Was sollte sich aus Ihrer Sicht ändern, um diese Probleme zu lösen? kispex: Es werden geschulte Personen benötigt, die sich um die administrativen Belange, Finanzierung der kispex-Einsätze, Hilfsmittelbeschaffung und die Koordination der verschiedenen Bedürfnisse kümmern. Das könnte eine Sozialarbeiterin sein, die ausschliesslich für die durch die kispex betreuten Familien arbeitet.
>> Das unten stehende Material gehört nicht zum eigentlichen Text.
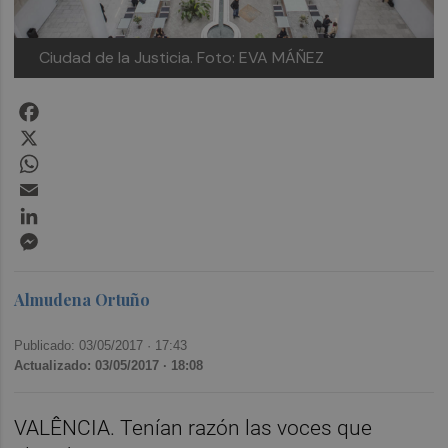
Ciudad de la Justicia. Foto: EVA MÁÑEZ
Facebook
X
WhatsApp
Email
LinkedIn
Messenger
Almudena Ortuño
Publicado: 03/05/2017 ·
17:43
Actualizado: 03/05/2017 · 18:08
VALÊNCIA. Tenían razón las voces que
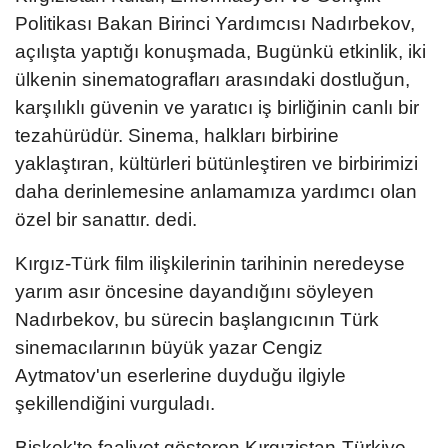
Politikası Bakan Birinci Yardımcısı Nadırbekov,
açılışta yaptığı konuşmada, Bugünkü etkinlik, iki
ülkenin sinematografları arasındaki dostluğun,
karşılıklı güvenin ve yaratıcı iş birliğinin canlı bir
tezahürüdür. Sinema, halkları birbirine
yaklaştıran, kültürleri bütünleştiren ve birbirimizi
daha derinlemesine anlamamıza yardımcı olan
özel bir sanattır. dedi.
Kırgız-Türk film ilişkilerinin tarihinin neredeyse
yarım asır öncesine dayandığını söyleyen
Nadırbekov, bu sürecin başlangıcının Türk
sinemacılarının büyük yazar Cengiz
Aytmatov'un eserlerine duyduğu ilgiyle
şekillendiğini vurguladı.
Bişkek'te faaliyet gösteren Kırgızistan-Türkiye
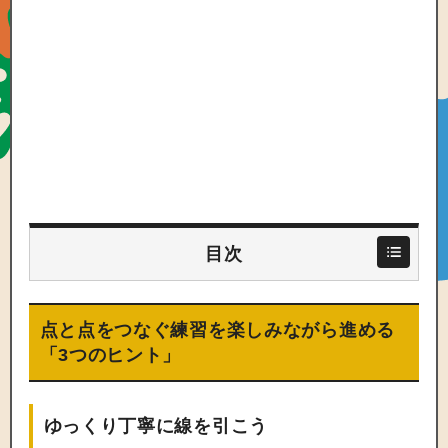
目次
点と点をつなぐ練習を楽しみながら進める
「3つのヒント」
ゆっくり丁寧に線を引こう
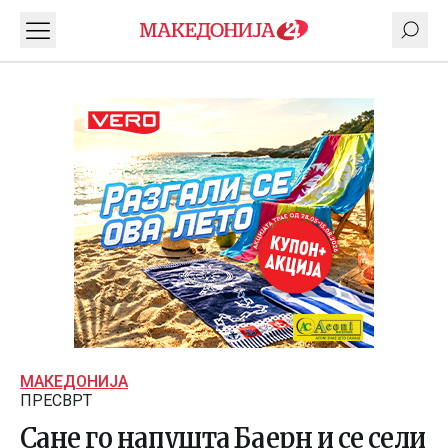
МАКЕДОНИЈА
ПРЕСВРТ
Сане го напушта Баерн и се сели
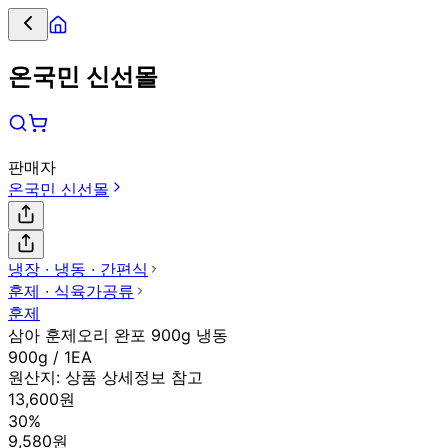
온국민 신선몰
판매자
온국민 신선몰
냉장 ∙ 냉동 ∙ 간편식
훈제 ∙ 식육가공류
훈제
삼아 훈제오리 완포 900g 냉동
900g / 1EA
원산지:
상품 상세정보 참고
13,600원
30%
9,580원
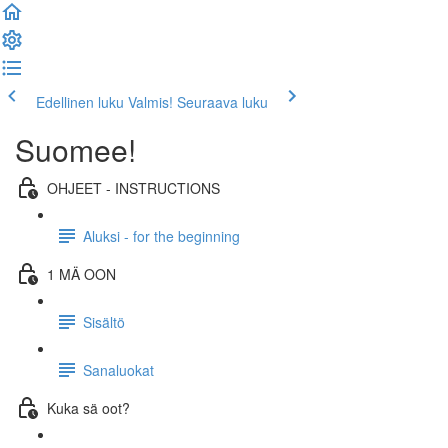
Edellinen luku
Valmis! Seuraava luku
Suomee!
OHJEET - INSTRUCTIONS
Aluksi - for the beginning
1 MÄ OON
Sisältö
Sanaluokat
Kuka sä oot?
Wenn viele Disziplinen involviert sind, braucht es einen Case Manager. Das könnte beispielsweise der Spitalarzt, der das Kind am häufigsten betreut oder der betreuende Kinderarzt sein. Auch vonseiten der IV oder Krankenkasse kann ein Case Manager hilfreich sein, der die Familien bei Versicherungs- und Finanzierungsfragen unterstützt, auch bezüglich der Hilflosenentschädigung, den Intensivpflegezuschlägen oder der Hilfsmittelorganisation. Für die Ausbildung des Pflegepersonals im Bereich PPC müssten öffentliche Gelder zur Verfügung stehen.
Die Fragen wurden von Andrea Bucher, Pflegeberatung, CAS Palliative Care, kispex Kinderspitex Kt. Zürich, beantwortet.